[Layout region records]
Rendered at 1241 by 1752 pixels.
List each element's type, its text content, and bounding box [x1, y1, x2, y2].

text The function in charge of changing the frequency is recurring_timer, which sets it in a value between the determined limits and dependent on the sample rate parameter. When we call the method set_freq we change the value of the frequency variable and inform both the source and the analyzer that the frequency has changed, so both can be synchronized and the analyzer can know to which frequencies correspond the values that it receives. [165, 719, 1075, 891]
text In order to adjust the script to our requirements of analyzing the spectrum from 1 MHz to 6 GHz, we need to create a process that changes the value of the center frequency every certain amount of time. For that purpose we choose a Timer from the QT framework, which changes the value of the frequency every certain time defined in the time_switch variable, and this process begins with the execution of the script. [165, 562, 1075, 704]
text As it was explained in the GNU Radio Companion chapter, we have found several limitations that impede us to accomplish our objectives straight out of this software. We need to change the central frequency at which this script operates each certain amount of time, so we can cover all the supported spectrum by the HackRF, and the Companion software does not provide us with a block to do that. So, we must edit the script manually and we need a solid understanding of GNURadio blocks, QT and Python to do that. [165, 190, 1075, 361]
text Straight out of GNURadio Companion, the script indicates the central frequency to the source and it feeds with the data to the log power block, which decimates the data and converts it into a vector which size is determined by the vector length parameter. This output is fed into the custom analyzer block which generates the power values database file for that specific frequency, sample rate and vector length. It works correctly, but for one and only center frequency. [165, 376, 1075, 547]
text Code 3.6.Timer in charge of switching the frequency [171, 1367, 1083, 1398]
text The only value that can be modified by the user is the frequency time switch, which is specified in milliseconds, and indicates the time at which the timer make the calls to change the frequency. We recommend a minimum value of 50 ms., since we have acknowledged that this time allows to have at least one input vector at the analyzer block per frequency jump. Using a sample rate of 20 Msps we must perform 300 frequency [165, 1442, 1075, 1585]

> What is required: Please reproduce every item above word for word, keeping each line unchanged.

> Written reply:
Rendered at 1241 by 1752 pixels.
List each element's type, its text content, and bounding box [x1, y1, x2, y2].

text The function in charge of changing the frequency is recurring_timer, which sets it in a value between the determined limits and dependent on the sample rate parameter. When we call the method set_freq we change the value of the frequency variable and inform both the source and the analyzer that the frequency has changed, so both can be synchronized and the analyzer can know to which frequencies correspond the values that it receives. [165, 719, 1075, 891]
text In order to adjust the script to our requirements of analyzing the spectrum from 1 MHz to 6 GHz, we need to create a process that changes the value of the center frequency every certain amount of time. For that purpose we choose a Timer from the QT framework, which changes the value of the frequency every certain time defined in the time_switch variable, and this process begins with the execution of the script. [165, 562, 1075, 704]
text As it was explained in the GNU Radio Companion chapter, we have found several limitations that impede us to accomplish our objectives straight out of this software. We need to change the central frequency at which this script operates each certain amount of time, so we can cover all the supported spectrum by the HackRF, and the Companion software does not provide us with a block to do that. So, we must edit the script manually and we need a solid understanding of GNURadio blocks, QT and Python to do that. [165, 190, 1075, 361]
text Straight out of GNURadio Companion, the script indicates the central frequency to the source and it feeds with the data to the log power block, which decimates the data and converts it into a vector which size is determined by the vector length parameter. This output is fed into the custom analyzer block which generates the power values database file for that specific frequency, sample rate and vector length. It works correctly, but for one and only center frequency. [165, 376, 1075, 547]
text Code 3.6.Timer in charge of switching the frequency [171, 1367, 1083, 1398]
text The only value that can be modified by the user is the frequency time switch, which is specified in milliseconds, and indicates the time at which the timer make the calls to change the frequency. We recommend a minimum value of 50 ms., since we have acknowledged that this time allows to have at least one input vector at the analyzer block per frequency jump. Using a sample rate of 20 Msps we must perform 300 frequency [165, 1442, 1075, 1585]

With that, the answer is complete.